CatalogStitch: Dimension-Aware and Occlusion-Preserving Object Compositing for Catalog Image Generation

arXiv cs.CV / 4/13/2026

📰 NewsSignals & Early TrendsIdeas & Deep AnalysisModels & Research

Key Points

  • CatalogStitch is presented as a set of model-agnostic techniques for dimension-aware and occlusion-preserving object compositing aimed at real-world catalog image generation.
  • It automates mask adaptation when product dimensions or aspect ratios differ, removing the need for users to manually adjust insertion regions.
  • It also introduces an occlusion-aware hybrid restoration approach to preserve occluding (foreground/background overlap) elements pixel-perfectly without requiring post-generation editing.
  • The paper adds CatalogStitch-Eval, a 58-example benchmark focused on aspect-ratio mismatch and occlusion-heavy catalog scenarios, along with PDF/HTML viewers for evaluation.
  • Experiments with three state-of-the-art compositing models (ObjectStitch, OmniPaint, InsertAnything) show consistent improvements, targeting reduced manual workflow effort in production settings.

Abstract

Generative object compositing methods have shown remarkable ability to seamlessly insert objects into scenes. However, when applied to real-world catalog image generation, these methods require tedious manual intervention: users must carefully adjust masks when product dimensions differ, and painstakingly restore occluded elements post-generation.
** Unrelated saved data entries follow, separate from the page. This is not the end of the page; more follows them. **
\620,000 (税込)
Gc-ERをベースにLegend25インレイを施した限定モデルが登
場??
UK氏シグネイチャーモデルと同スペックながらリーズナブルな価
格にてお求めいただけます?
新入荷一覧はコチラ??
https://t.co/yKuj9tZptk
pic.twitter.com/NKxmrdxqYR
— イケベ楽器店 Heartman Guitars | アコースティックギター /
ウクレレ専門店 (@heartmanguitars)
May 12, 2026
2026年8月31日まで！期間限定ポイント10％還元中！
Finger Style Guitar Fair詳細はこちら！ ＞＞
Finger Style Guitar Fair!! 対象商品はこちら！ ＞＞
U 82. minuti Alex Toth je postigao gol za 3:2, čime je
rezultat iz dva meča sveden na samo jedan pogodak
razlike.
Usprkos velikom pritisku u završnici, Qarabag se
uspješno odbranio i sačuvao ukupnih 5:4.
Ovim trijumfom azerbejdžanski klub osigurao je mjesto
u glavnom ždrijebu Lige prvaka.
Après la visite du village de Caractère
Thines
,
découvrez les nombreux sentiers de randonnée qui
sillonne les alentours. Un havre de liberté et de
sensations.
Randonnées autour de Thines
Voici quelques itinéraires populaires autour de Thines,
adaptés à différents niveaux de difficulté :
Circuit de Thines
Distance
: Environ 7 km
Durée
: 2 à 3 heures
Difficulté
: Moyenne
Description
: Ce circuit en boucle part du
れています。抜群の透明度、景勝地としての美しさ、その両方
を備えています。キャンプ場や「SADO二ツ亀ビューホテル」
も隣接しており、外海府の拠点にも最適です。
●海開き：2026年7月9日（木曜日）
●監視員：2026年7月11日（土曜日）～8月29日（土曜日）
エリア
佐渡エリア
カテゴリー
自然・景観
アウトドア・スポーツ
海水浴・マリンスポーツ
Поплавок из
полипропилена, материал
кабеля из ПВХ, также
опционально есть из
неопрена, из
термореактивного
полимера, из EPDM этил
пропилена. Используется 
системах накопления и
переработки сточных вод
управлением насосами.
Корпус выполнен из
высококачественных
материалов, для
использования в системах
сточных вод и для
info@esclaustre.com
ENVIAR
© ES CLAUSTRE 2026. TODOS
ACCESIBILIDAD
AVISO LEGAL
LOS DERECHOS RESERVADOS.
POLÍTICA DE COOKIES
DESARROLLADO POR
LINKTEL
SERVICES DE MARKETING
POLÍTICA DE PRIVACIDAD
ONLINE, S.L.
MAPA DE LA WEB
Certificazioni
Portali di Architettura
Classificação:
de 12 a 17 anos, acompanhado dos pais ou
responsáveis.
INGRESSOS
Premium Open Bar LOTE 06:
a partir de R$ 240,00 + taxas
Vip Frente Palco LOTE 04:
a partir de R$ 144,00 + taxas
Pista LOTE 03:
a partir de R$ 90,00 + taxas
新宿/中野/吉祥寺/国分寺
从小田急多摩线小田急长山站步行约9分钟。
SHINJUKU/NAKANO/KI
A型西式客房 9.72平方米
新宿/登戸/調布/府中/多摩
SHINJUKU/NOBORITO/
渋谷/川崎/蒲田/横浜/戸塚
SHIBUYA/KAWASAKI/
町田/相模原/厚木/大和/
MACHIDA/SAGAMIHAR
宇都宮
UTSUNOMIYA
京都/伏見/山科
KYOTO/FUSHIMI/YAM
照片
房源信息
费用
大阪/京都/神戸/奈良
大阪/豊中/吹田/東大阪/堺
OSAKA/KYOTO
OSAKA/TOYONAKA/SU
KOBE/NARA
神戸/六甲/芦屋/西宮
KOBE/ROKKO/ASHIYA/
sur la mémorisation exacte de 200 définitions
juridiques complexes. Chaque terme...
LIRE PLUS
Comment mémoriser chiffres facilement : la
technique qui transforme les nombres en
We present CatalogStitch, a set of model-agnostic techniques that automate these corrections, enabling user-friendly content creation. Our dimension-aware mask computation algorithm automatically adapts the target region to accommodate products with different dimensions; users simply provide a product image and background, without manual mask adjustments. Our occlusion-aware hybrid restoration method guarantees pixel-perfect preservation of occluding elements, eliminating post-editing workflows. We additionally introduce CatalogStitch-Eval, a 58-example benchmark covering aspect-ratio mismatch and occlusion-heavy catalog scenarios, together with supplementary PDF and HTML viewers. We evaluate our techniques with three state-of-the-art compositing models (ObjectStitch, OmniPaint, and InsertAnything), demonstrating consistent improvements across diverse catalog scenarios. By reducing manual intervention and automating tedious corrections, our approach transforms generative compositing into a practical, human-friendly tool for production catalog workflows.